LeFrak currently pays about $300,000 a year in ground rent, among the lowest of all the buildings in Battery Park City.
The speaker, authority and LeFrak are still drawing up the final details of the agreement, which the authority board will have to approve, but the idea is for LeFrak’s ground rent to be capped at about 8 percent of the gross rentals in the building in 2023. That means an increase in revenue to the authority, but it gives the LeFraks financial security and entitles them to a discount on the ground rent percentage. The discount would compensate for the rent protections, giving the LeFraks a credit for the money they put into keeping the building stabilized for the next 11 years, said Jim Cavanaugh, president of the authority.
“There is a firm handshake agreement,” Cavanaugh said. “It’s a done deal, subject to approval of the [authority’s] board.”
Belfer said the deal maintains the key protections that make Gateway’s version of stabilization unique.

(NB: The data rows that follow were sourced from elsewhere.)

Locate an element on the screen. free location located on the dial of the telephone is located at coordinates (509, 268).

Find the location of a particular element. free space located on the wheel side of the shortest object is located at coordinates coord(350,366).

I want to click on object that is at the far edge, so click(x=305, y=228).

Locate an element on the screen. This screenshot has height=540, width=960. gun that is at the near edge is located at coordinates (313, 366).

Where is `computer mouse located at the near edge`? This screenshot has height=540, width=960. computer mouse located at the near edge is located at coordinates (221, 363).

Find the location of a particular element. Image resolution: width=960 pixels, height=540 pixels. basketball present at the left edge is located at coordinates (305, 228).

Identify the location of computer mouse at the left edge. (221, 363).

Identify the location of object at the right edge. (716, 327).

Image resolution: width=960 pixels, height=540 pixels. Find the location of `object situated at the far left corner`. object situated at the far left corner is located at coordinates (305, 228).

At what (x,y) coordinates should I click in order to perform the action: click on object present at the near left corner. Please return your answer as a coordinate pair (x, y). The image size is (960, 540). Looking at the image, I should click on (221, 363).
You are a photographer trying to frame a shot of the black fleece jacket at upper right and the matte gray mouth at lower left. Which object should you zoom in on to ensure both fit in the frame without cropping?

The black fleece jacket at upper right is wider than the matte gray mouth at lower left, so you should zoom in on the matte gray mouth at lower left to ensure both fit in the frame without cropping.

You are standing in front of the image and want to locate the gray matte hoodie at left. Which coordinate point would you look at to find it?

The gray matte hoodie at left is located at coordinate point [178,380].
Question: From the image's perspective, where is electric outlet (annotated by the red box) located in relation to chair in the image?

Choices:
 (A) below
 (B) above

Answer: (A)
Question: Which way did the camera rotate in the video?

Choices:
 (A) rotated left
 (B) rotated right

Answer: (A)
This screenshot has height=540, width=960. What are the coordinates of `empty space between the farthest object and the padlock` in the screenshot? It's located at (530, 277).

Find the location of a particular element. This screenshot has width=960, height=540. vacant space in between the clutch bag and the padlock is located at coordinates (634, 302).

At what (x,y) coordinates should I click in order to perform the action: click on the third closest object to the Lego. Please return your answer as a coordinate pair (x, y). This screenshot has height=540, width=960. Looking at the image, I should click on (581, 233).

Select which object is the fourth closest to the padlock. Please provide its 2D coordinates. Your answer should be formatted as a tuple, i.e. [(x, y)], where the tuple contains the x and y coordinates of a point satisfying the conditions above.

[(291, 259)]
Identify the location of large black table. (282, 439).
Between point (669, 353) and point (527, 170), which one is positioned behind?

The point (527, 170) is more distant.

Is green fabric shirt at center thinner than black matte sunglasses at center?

In addition to giving tenants the right to one- and two-year renewals with stabilized increases, tenants can also choose a three-year renewal.
Also, Gateway’s apartments are not subject to luxury decontrol, which means current tenants’ income will never disqualify them from the program. And Silver pointed out that the Gateway deal is independent of any decisions the state Legislature makes about rent-stabilization in the future.
“It will continue no matter what, whether rent-stabilization continues or not,” Silver said.
Under the deal, LeFrak will also renovate the building lobbies, improve the plaza entrance and do landscaping, Silver said.
LeFrak did not respond to requests for comment.
Silver had less leverage with LeFrak this time around than he did when he negotiated the two previous Gateway stabilization extensions. In the past, Silver had influence because he controls a vote on the Public Authorities Control Board, and LeFrak had to go before the board to refinance its bonds.
Silver is optimistic that the 2020 deal could get extended even further as that deadline approaches in 11 years. LeFrak will need to go back to the authority in 2040 to renegotiate its ground lease, providing an incentive for them to strike another deal with tenants.
But will Silver, 65, still be speaker and sitting at the bargaining table in 2020? “There’s no question about that,” he said.